The Rajasthan political crisis has resulted in a complaint by the Congress chief whip to the Speaker alleging that Sachin Pilot and his supporters abstained from the Congress Legislature Party meetings and are involved in a conspiracy to bring down the government. The Speaker was asked to initiate proceedings for their disqualification.
Article 191(1) of the Constitution stipulates the disqualifications for being chosen or for a being member of Legislative Assembly or Legislative Council of the State. Article 191(2) stipulates that a person shall be disqualified from being a member of Assembly or Council of a State if he is so disqualified under the Tenth Schedule. Article 191(2) was inserted by the 52nd amendment in 1985.
The Tenth Schedule is popularly known as the ‘Anti-Defection Law’. The reasons given for the 52nd amendment is that the evil of political defections has been a matter of national concern. If not combated, it is likely to undermine the very foundations of democracy and the principles, which sustain it.
The Tenth Schedule contains eight paragraphs as follows: First para deals with definitions; second with disqualifications; third para was deleted in 2003; fourth states disqualification would not apply to mergers; fifth contains certain exemptions; sixth and seventh paras contemplate the authority that would decide the question of disqualifications and the jurisdiction of the court respectively; and the eighth para states Speaker is the authority to decide the disqualifications of a member of Assembly.
The Tenth Schedule contemplates that a member can be disqualified if he voluntarily gives up his membership or if he votes or abstains from voting in such House contrary to any direction issued by the political party to which he belongs. It also contemplates that an elected member belonging to a political party, if joins another political party, shall be disqualified. In the present facts and circumstances in Rajasthan, the question is as to whether Pilot and his associates had voluntarily given up their membership of the party to which they belong.
The complaint made by the chief whip that Pilot and his associates had abstained from legislature party meetings and conspired to bring down the government is founded on the ground of his anti-party activities. It is not an explicit case wherein Pilot and his associates had voluntarily given up their membership of the party to which they belong.
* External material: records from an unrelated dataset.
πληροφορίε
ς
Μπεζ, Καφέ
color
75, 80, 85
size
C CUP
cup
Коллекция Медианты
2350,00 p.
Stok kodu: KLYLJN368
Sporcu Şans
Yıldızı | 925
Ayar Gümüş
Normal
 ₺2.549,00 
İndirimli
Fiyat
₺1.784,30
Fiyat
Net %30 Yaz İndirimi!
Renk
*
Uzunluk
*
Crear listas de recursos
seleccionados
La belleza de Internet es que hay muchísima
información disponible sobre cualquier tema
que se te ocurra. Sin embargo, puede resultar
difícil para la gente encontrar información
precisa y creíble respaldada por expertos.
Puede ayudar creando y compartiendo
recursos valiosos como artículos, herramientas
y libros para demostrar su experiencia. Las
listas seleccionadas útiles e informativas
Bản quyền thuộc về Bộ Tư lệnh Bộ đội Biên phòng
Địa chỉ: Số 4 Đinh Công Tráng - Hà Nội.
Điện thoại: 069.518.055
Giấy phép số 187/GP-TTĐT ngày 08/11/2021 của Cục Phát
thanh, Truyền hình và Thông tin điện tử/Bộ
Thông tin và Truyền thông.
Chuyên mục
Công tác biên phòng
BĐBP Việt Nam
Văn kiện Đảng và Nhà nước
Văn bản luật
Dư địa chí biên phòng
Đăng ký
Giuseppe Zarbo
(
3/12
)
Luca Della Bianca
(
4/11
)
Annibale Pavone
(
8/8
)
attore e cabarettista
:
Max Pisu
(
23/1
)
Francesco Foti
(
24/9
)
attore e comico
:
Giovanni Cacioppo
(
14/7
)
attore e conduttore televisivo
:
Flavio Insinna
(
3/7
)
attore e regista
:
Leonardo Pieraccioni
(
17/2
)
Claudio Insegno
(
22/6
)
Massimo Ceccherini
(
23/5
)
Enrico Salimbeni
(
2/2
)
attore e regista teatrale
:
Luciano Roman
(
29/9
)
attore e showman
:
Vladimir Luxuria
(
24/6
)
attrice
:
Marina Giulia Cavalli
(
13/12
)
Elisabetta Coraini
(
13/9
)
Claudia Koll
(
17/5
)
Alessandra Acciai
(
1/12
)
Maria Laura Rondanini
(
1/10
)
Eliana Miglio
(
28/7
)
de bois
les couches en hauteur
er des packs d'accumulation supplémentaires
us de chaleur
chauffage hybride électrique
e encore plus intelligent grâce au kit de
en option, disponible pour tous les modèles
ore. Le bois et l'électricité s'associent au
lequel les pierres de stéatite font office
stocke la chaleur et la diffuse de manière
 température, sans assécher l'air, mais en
It depends upon their conduct relating to anti-party activities, which invariably should infer that they have voluntarily given up their membership.
Clause 6 of the Tenth Schedule contemplates that the question, which arises with regard to the disqualification, shall be referred to the Speaker of the House and his decision shall be final. Accordingly, a complaint has been made by the chief whip requesting the Speaker to initiate proceedings for disqualification.
The Supreme Court in the Kihota Hollohon’s case, wherein the constitutional validity of the Tenth Schedule was challenged, observed that a political party functions on the shared beliefs and the same depends upon the concerted action of its members in furtherance of commonly held principles. It was also held that any freedom for its members to vote as they please independently of the political parties’ declared policies will not only embarrass the party’s political image but also undermine public confidence, which, in the ultimate analysis, is its source of sustenance.
The court held that the Tenth Schedule is valid and its provisions do not suffer from the vice of subverting democratic rights of its elected members of Parliament and Legislatures of the State. The provisions are salutary and are intended to strengthening the fabric of Indian democracy by curbing unprincipled and un-ethical political defections.
It also held that the concept of statutory finality embodied in the Tenth Schedule does not detract from or abrogate judicial review under Articles 136, 226 & 227 insofar as infirmities based on the violation of constitutional mandate, malafide, non-compliance with the rules of justice and perversity are concerned. The SC also specifically held that the judicial review should not cover any stage prior to the making of the decision by the Speaker.
Since the Speaker has already issued notices against the backdrop of the first ground of disqualification, ie, ‘voluntarily giving up the membership’, the decision-making process would be within the domain of the Speaker. Though there is no explicit giving up of membership, the Speaker may decide as to whether the conduct of the members constitutes ‘giving up of the membership’.
In this regard, the Supreme Court in Ravi S Naik’s case held that the words ‘voluntary giving up membership’ have a wider meaning. An inference can be drawn from the conduct of the members also. Now since the matter is pending before the Rajasthan High Court, the question that may arise is whether a writ petition is maintainable at the stage of issuing notice initiating the disqualification proceedings and as to whether the conduct of Pilot and his associates amounts to ‘giving up of membership’ of the party.
It is a peculiar case wherein the allegations of disqualifications are made against the State president of the party. A reading of the Tenth Schedule shows that it lays emphasis only on ‘the membership of a political party’. Pilot has been removed as the State president of the party but it is not clear as to whether he has been expelled as a party member. The question now is whether the conduct of the president of a political party in pointing out the deficiencies of the government formed by the said political party per se attracts the first ground of disqualification, that is voluntarily giving up of membership.
The other question that may arise is whether the Speaker has the power to take cognisance of the conduct of the member of the Assembly outside the House, against whom a complaint has been made, so as to infer that he has voluntarily given up the membership of the party or the conduct within the four walls of the Assembly would only be relevant.